Quote From: agoodheart  
I just recently got married and I have a 12 years old son and my husband as a 12 years old son and to me they're different. My step son as an attitude problem towards his dad, his sister ( 16 yrs old ), me and my son. His dad won't punish him only do the simple thing and that is verbal. Talk to him but it hasn't done any good yet. He won't even crack down on him for anything. His son is in counseling plus on medicine. He has no feelings about how his dad feels, his sister feels, I feel or even my son. His son is in Martial Arts. My husband thinks that will teach him "self respect" then that way he'll respect others. To me, I think it'll just make his son get a little violent more. Thinking, "wow dad got me in Karate". He pushes a lot of buttons to for attention. He doesn't like my son or myself here. I moved out here moved back in my house letting my husband deal with his son for now. I won't move back until my husband gets his son to except his dad's "new marriage" here and having another child around.  
I have to disagree with your problems with the step-son being in martial arts. I've never seen a child that become more violent because of matial arts training, and in fact, many who have developed that self-respect, and self-control to control their violent tendencies.

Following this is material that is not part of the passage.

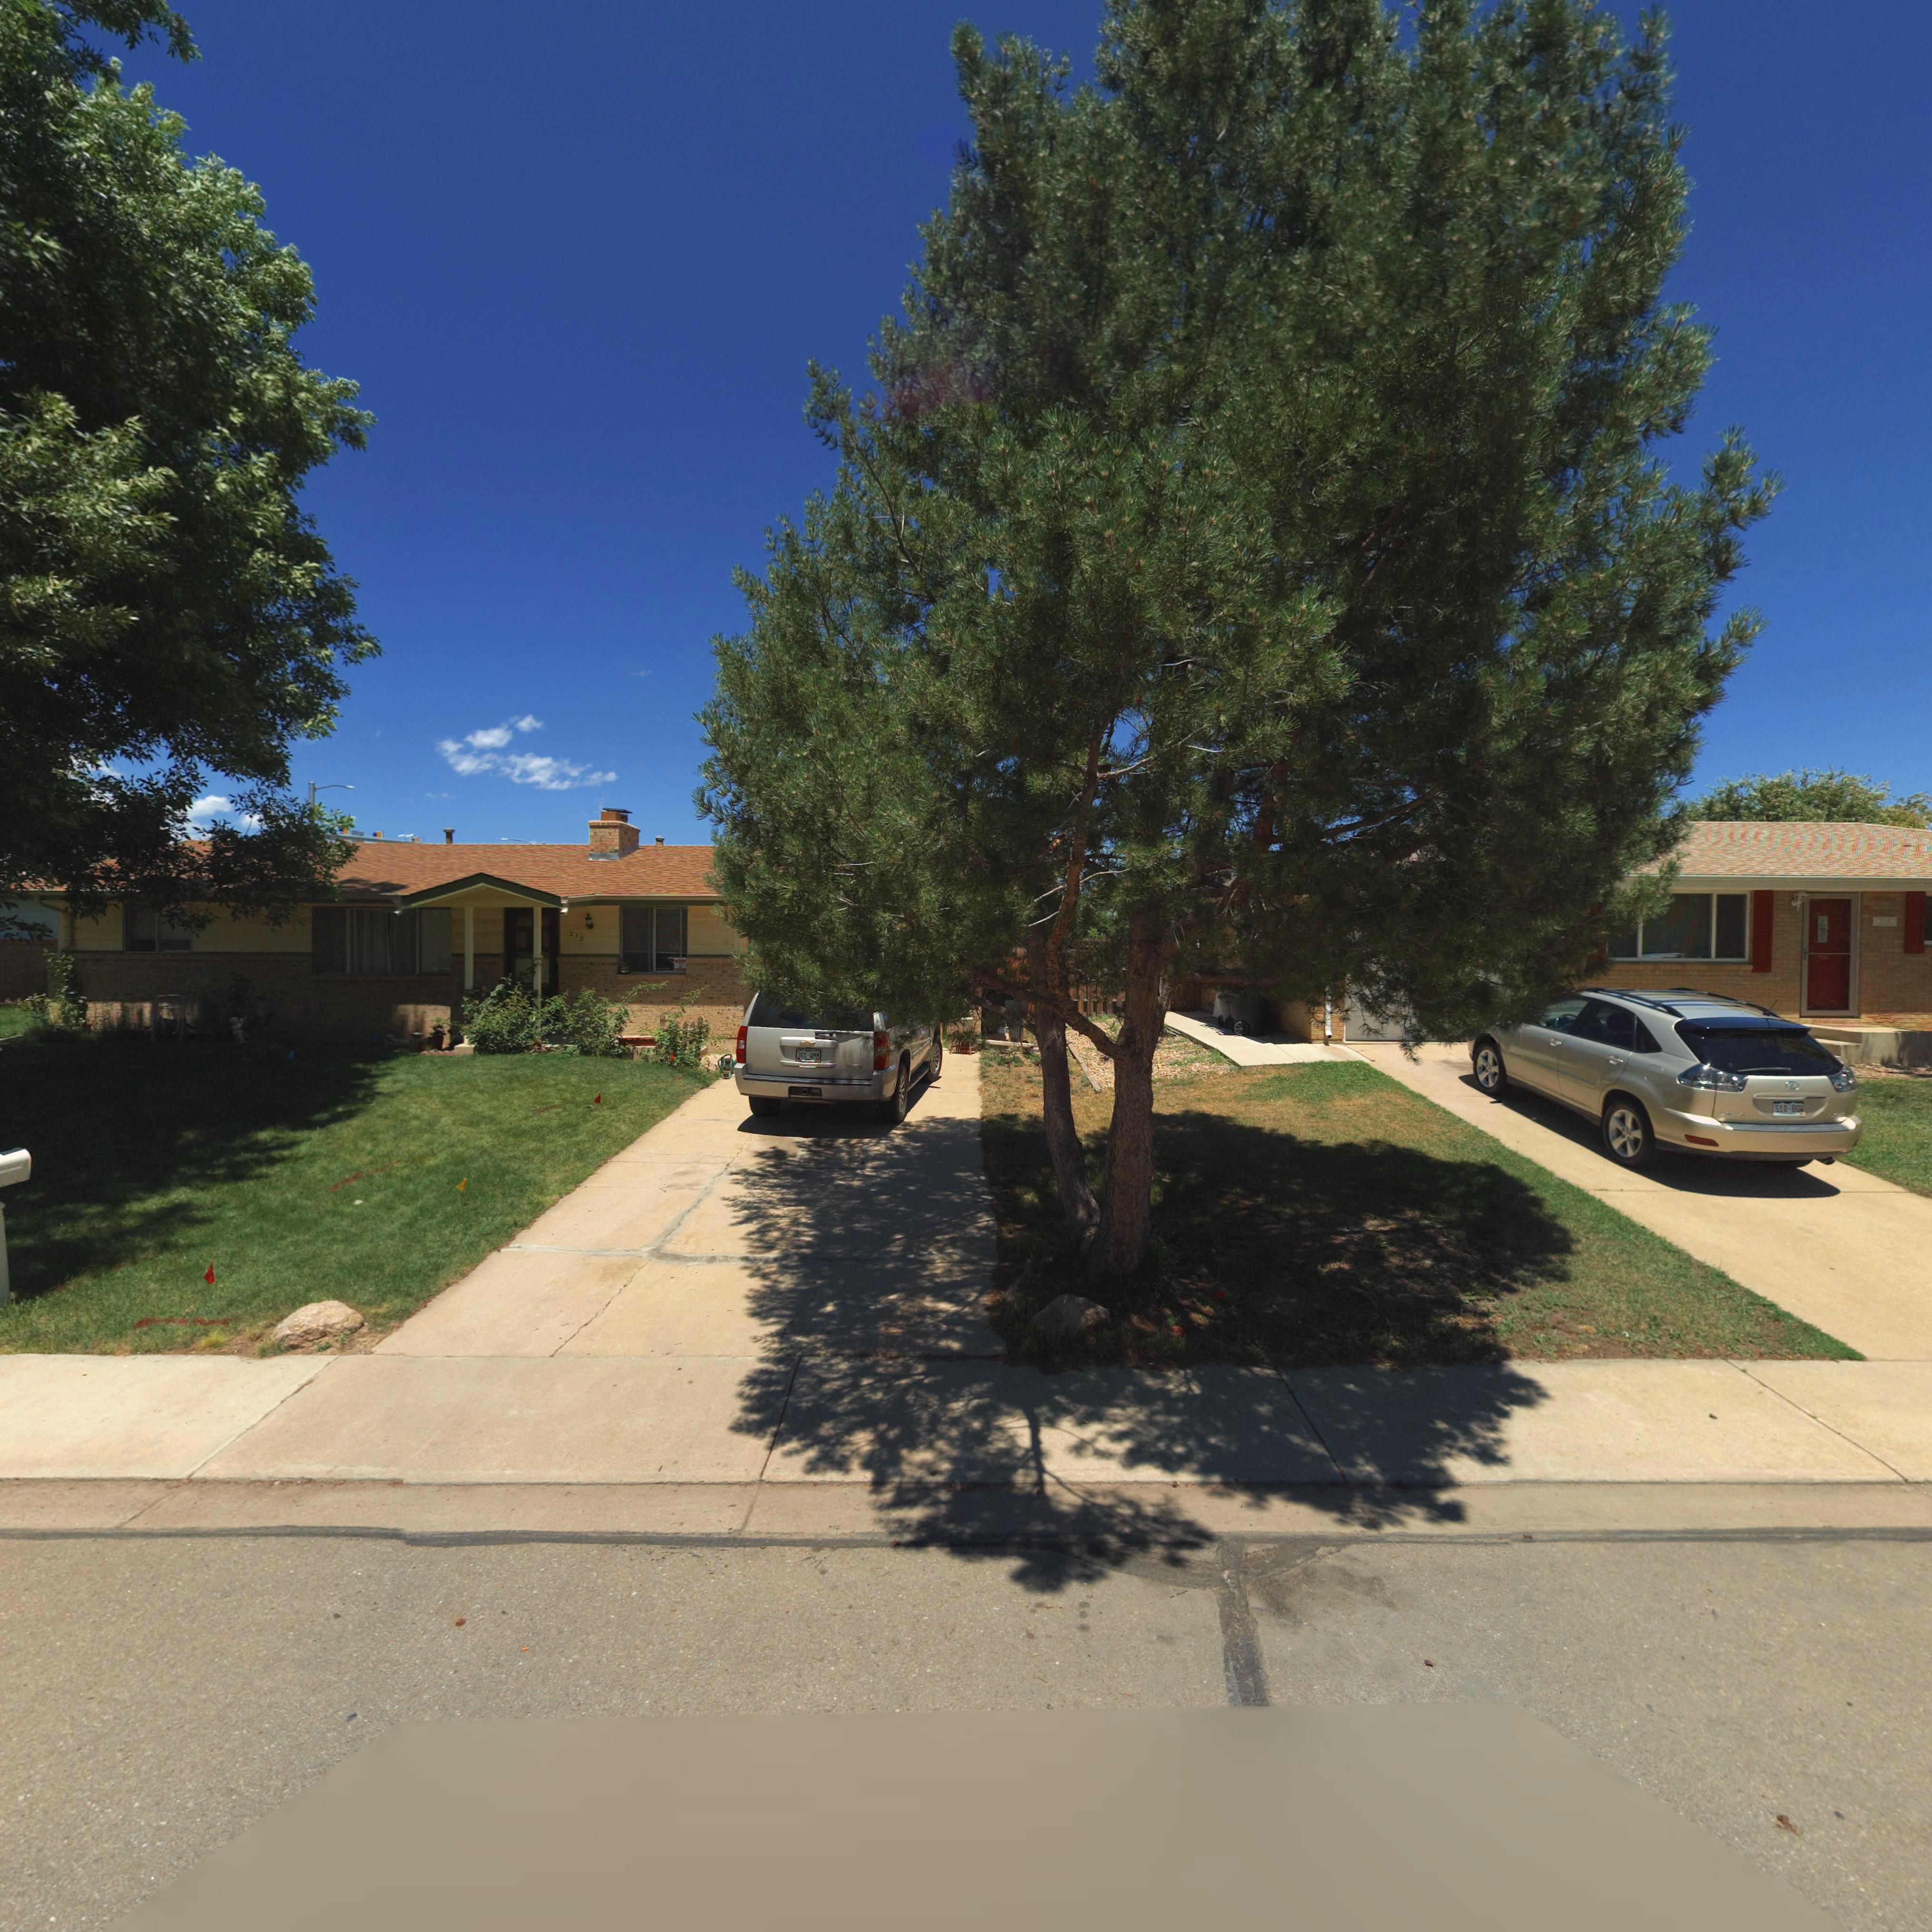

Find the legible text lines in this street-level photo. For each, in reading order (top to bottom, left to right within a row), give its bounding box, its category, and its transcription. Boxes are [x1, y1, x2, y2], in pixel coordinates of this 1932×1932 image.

[1878, 918, 1893, 925] StreetNumber: 2**
[569, 929, 584, 942] StreetNumber: 212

If you have concerns about step-son's behavior, then take it up with the Sifu, Master (the name varies by discipline), basically the head of the School or Dojo he is taking lessons from. They have run into this concern before, can let you know what they do to make sure it doesn't happen, and take the time to stress the lessons of not using martial arts for anything other then self-defense and the protection of those weaker then they are.
If the teacher does not show interest in you over this, then find him a new school, but do not take him out of the one thing that may actually channel his behavior in a more positive fashion, give him physical activity and provide a sense of accomplishment for him.